The left column lists characteristics of depression seen in both children and adults. The asterisks (*) indicate qualities that are unique to or more commonly observed in childhood depression. The presentation of depression in children with autism spectrum disorders can be more challenging to characterize and recognize. The right column lists additional characteristics that have been described in ASDaffected children presumed to be affected by depression or depressive symptomatology (ASD-affected children have been observed to exhibit signs or symptoms from both the left and right columns) (Table 5).

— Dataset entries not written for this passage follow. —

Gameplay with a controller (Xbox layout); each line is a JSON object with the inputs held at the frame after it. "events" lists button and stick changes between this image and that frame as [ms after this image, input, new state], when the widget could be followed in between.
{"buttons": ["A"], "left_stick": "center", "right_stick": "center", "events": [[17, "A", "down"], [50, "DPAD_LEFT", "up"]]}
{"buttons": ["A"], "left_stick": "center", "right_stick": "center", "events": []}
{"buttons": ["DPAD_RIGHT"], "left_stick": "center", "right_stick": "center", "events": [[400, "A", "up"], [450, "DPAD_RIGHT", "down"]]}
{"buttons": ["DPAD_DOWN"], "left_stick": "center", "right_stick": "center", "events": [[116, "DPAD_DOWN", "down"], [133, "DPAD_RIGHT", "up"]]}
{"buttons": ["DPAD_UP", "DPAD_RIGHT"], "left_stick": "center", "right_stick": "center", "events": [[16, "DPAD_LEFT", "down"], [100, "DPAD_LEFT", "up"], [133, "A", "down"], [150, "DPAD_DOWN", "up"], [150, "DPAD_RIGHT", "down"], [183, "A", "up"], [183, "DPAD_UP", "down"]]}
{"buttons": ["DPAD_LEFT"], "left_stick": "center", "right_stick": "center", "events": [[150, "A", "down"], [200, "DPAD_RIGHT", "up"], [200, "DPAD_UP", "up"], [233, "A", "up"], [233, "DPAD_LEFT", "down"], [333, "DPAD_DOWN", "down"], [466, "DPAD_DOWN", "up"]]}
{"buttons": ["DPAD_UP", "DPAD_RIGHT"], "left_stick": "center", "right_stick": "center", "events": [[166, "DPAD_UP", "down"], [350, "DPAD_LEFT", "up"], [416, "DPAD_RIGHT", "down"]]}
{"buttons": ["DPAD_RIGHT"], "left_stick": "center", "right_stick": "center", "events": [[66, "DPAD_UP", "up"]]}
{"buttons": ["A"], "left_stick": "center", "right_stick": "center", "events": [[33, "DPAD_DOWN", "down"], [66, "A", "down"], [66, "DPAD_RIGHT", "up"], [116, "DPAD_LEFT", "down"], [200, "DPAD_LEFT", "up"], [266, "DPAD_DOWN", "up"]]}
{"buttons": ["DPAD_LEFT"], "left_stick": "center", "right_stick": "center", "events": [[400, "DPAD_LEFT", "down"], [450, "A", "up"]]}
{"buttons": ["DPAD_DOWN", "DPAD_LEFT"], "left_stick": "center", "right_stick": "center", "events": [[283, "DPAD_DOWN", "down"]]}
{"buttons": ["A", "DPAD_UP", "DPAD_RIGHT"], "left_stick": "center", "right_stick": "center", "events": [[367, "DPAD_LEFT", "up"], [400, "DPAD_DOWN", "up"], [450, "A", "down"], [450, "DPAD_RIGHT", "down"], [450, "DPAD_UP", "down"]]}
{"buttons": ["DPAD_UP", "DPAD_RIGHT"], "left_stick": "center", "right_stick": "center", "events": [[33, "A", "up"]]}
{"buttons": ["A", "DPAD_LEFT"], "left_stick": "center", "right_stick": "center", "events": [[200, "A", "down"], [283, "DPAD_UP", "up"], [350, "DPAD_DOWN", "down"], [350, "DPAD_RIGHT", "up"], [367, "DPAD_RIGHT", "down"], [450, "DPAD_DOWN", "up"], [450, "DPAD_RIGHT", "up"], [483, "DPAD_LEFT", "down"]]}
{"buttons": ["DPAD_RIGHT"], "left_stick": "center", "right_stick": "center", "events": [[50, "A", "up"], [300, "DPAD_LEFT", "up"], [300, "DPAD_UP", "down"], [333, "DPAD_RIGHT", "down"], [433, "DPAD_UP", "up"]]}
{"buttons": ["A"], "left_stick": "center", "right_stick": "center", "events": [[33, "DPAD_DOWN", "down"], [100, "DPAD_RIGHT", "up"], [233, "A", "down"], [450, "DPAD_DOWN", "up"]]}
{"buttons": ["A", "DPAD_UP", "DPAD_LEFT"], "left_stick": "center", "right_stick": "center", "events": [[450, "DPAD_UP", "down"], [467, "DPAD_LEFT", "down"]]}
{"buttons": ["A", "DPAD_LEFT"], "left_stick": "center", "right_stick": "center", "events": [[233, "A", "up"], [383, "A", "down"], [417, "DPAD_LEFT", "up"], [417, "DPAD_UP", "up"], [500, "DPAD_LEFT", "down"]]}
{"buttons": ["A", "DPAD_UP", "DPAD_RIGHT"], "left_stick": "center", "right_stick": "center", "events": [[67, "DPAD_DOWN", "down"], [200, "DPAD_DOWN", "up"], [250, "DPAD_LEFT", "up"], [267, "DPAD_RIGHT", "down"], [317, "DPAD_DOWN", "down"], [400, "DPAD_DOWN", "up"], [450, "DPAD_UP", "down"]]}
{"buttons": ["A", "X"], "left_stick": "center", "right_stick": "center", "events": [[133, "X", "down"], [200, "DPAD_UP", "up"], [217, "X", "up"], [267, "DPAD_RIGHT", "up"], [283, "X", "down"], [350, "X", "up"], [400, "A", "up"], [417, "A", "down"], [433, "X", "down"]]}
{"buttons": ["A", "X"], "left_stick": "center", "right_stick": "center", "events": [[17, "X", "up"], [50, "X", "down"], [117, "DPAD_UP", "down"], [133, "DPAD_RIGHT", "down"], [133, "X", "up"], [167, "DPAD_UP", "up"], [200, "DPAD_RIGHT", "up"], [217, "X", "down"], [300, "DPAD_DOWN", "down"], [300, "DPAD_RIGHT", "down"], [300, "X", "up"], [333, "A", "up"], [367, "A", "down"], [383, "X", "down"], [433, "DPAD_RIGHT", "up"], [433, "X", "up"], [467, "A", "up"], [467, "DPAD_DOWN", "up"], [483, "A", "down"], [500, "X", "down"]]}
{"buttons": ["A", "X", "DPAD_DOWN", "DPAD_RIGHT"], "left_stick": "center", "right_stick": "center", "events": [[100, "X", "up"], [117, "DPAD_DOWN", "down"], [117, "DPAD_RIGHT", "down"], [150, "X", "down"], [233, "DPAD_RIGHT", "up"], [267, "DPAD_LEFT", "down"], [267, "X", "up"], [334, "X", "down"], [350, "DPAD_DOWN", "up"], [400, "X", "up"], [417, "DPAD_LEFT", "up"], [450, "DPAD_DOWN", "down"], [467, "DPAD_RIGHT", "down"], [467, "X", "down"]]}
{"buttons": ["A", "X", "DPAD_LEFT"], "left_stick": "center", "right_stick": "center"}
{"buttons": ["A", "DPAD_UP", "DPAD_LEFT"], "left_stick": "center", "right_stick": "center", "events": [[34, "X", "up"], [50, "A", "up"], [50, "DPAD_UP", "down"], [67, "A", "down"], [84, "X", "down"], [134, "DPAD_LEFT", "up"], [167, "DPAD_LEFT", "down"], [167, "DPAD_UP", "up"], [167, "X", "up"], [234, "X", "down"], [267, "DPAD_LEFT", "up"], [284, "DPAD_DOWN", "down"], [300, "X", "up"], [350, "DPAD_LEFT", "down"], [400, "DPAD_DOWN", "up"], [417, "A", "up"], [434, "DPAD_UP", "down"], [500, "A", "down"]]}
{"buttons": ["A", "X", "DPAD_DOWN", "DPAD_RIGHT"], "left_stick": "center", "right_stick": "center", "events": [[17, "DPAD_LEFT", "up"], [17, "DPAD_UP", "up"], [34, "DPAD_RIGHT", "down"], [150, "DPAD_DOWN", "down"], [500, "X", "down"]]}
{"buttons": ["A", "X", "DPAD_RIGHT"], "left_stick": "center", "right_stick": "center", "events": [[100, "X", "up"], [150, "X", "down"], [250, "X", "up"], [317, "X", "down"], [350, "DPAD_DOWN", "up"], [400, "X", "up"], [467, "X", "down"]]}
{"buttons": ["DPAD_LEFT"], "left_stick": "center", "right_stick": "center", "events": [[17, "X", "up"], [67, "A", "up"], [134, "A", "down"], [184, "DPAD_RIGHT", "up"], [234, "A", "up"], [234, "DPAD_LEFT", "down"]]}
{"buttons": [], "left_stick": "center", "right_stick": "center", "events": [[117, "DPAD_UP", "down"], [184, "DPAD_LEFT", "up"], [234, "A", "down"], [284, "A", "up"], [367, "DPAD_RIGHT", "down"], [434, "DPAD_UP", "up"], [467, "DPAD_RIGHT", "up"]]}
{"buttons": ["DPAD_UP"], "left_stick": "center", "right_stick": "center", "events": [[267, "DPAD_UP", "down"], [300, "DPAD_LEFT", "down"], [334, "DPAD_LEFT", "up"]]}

|Traditional signs and symptoms of depression including characteristics that may be seen in childhood depression||Additional signs and symptoms that may be present in ASD-affected children who are experiencing depression|
|Depressed mood, sadness, tearfulness||Aggression|
|Insomnia or hypersomnia||Decreased adaptive functioning or self-care|
|Psychomotor agitation or retardation (behavioral problems*)||Regression of previously learned skills|
|Fatigue or loss of energy||Increased compulsiveness|
|Social withdrawal||Fluctuations in autistic symptoms including both increased stereotypic behavior and decreased interest in preoccupations/restricted interests|
|Weight loss not associated with dieting / change in appetite||Self-injurious behavior|
|Increased guilt or worthlessness||Catatonia|
|Somatic complaints*||Overall marked change in behavior from baseline not otherwise specified by above characteristics|
|Lack of brightening*||-|
|Diminished ability to concentrate; indecisiveness||-|
|Recurrent thoughts of death or suicidal ideation||-|
|Play characterized by themes of suicide or death*||-|
Note: The asterisks (*) indicate qualities that are unique to or more commonly observed in childhood depression.
study shows that the diagnosis of the depression is not easy in ASD. Autistic people are four times as likely to experience depression over the course of their lives as their neurotypical peers, 40 percent of adults with ASD experience depression at some point during their lifetime. The most commonly prescribed antidepressant drugs used to treat depression in ASD are fluoxetine and sertraline it may differ according to the patient condition or severity.
A person with Asperger’s becomes depressed not due to life stress related to autism symptoms, but it may occur due to direct factors that cause depression. Treatment strategies are with a team of professionals to meet the needs of a patient, for managing other medicinal and mental health conditions. Many studies indicate preliminary efficacy for Mindfulness Based Therapy (MBT) and others explained the effect of Cognitive Behavioural Therapy (CBT), having 6-8 sessions offers more benefit than 1-5 sessions, however the results are inconsistent. Although it is possible that depression is underestimated, especially is the contest of ASD.